There is controversy every year over which movies and performances get snubbed and recognized at the Oscars, but this year, there are a few things that have me thinking maybe it’s time for the Academy of Motion Pictures Arts and Sciences to make a few rules regarding its voting members.
After reading this New York Post article outlining a couple of Academy voters’ reasons why some absolutely incredible performances were left out of the Oscars 2020 race, I couldn’t contain my rage for the biased mindset on display.
It’s important to note that I am more than aware that when you’re choosing the best performances of any given year of film, it’s impossible to please everyone. There are bound to be a lot of deserving people left out of the running, but when standout performances from industry mainstays like Jennifer Lopez, Eddie Murphy, and Adam Sandler are denied entry while repeat nominees run rampant year after year, it’s probably time to take a second look at the process.
This is 100% about bias and Academy members being allowed to judge actors/directors/writers/artists by factors outside of their performances. The above-mentioned article quotes one unnamed character actor as saying, “There are a lot of movies, a lot of performances per year for us to watch. Unfortunately, actors become brands. Sandler’s brand doesn’t scream ‘Oscar,’ but Leo DiCaprio’s and Jonathan Pryce’s do.”
The unmitigated gall it must take to be able to say that one actor simply doesn’t have the right brand to be an Oscar nominee. After all, the categories are worded to say that these awards are based upon the movies from 2019, and that we are to consider them to be awards for the films listed alongside their nomination.
I’m sure there are members of the Academy who look strictly at the performances and judge based on that, but considering how vocal some have been in articles like the one from The New York Post, it’s clearly not the consensus. I don’t know if it’s always been this way or if it’s a modern mindset, but it seems like the voting body aren’t all that interested in giving awards to actors who don’t fit a particular mold.
And that’s a damn shame. There is definitely a market out there for an awards show that allows thespians, creators, and skilled filmmakers to have their works judged based solely on the work of art in front of them. This, what I’ve deemed here as the Top Chef philosophy, would dramatically improve the quality, diversity, and integrity of the awards show we all wish was actually awarding the pinnacle of film every year.
You see, each episode of Top Chef exists as its own entity. The judges are meant to forget each and every dish after its been judged. They judge each contestant on the dish that lies in front of them. It isn’t until the season is at its very end that the judges even begin to think about the chef’s performance as a whole throughout the entire season. This is very similar to how Project Runway does their judging as well.

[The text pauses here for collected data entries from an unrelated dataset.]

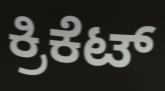
ಕ್ರಿಕೆಟ್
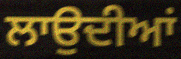
ਲਾਉਦੀਆਂ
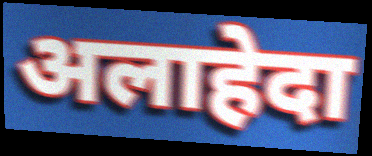
अलाहेदा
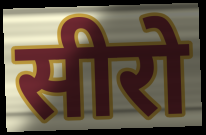
सीरो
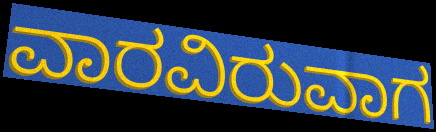
ವಾರವಿರುವಾಗ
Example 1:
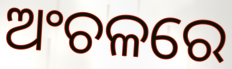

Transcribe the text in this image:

ଅଂଚଳରେ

I think the Academy could do well with this shift in thinking. If each and every film, performance, and artist were only being judged on the singular item, rather than their politics, their brand, their attitude, or any rumor-mongering that might be floating around town, the Oscars could stand tall and proud as the best of the best of film awards again.

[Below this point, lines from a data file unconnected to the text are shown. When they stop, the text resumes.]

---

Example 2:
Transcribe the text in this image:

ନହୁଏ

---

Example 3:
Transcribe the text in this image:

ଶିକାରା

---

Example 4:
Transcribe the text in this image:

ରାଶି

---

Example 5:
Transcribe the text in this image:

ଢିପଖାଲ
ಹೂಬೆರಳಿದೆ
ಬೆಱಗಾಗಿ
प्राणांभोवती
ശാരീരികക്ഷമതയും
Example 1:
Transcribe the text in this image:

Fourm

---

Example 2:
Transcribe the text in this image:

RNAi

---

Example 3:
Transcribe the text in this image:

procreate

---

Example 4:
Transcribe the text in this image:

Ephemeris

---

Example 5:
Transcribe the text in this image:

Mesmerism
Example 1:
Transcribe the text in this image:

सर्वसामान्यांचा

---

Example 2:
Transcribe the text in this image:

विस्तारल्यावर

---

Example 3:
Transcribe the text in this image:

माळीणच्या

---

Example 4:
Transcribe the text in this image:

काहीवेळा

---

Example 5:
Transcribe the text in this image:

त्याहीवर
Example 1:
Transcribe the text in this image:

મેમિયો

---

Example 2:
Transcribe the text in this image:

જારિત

I think it’s worth noting that while there is a 35-page PDF dictating what a film must do to be eligible for the Oscars, there is no set rules for what Academy members should be basing their votes on. It’s my understanding that they don’t even have to see any of the nominated films if they don’t wish, but can still vote to determine who wins the Oscar for that category. The same character actor I quoted earlier from that New York Post article admitted that, “Some voters may not even have bothered to watch Awkwafina’s The Farewell or Sandler’s Uncut Gems.”

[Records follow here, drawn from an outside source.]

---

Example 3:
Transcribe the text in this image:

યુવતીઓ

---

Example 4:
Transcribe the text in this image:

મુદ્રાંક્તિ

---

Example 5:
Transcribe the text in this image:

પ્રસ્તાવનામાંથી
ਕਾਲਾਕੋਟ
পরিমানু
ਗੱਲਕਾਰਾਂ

This simply cannot stand. At the VERY least, the Academy must find some way to require their members to see the films from which they are responsible for choosing nominees. I’m not saying that every Academy member must watch every film put out in any given year, but I am saying that the performances and films in the award-worthy discussions should be considered mandatory viewing for anyone deciding what does and does not deserve Oscar consideration.
And for those who are still overlooked at the end of the day, there is room to give out merit-based awards for careers full of quality work. There are no fewer than eight specialty awards that the Oscars are allowed to present whenever the Board of Governors believes there is a worthy recipient.
Let’s bring those back into prominence. Let’s stop giving out collective Oscars for actors whose truly best performance was overlooked years before. Let’s stop trying to make up for leaving deserving performances out of the running one year by including a subpar performance from them the next year. Let’s award incredible careers with specialty Oscars, and leave the yearly acting, directing, editing, and filmmaking awards to the best of the actual year.
I love the Oscars. I love watching the films and discussing the merits of one performance over another. I love thinking about how the editing of a film like 1917 differs dramatically from a film like Once Upon a Time in Hollywood or Knives Out. I love dissecting the costumes and hairstyles from fantasy and period pieces and considering which is the greater challenge. I want to trust that the Oscars aren’t being awarded based on popularity and glad-handing, but on the devotion to performance and the art we all know and love.
Movies are so special. They can lift you up or enlighten you to stories you would have otherwise never known. They can transport you to distant lands and/or tune you into the things going on right under your nose. It’s time for an awards show that we can all trust to hand the trophies to the best and brightest. And if we can’t, then what are we doing letting them hand out awards at all?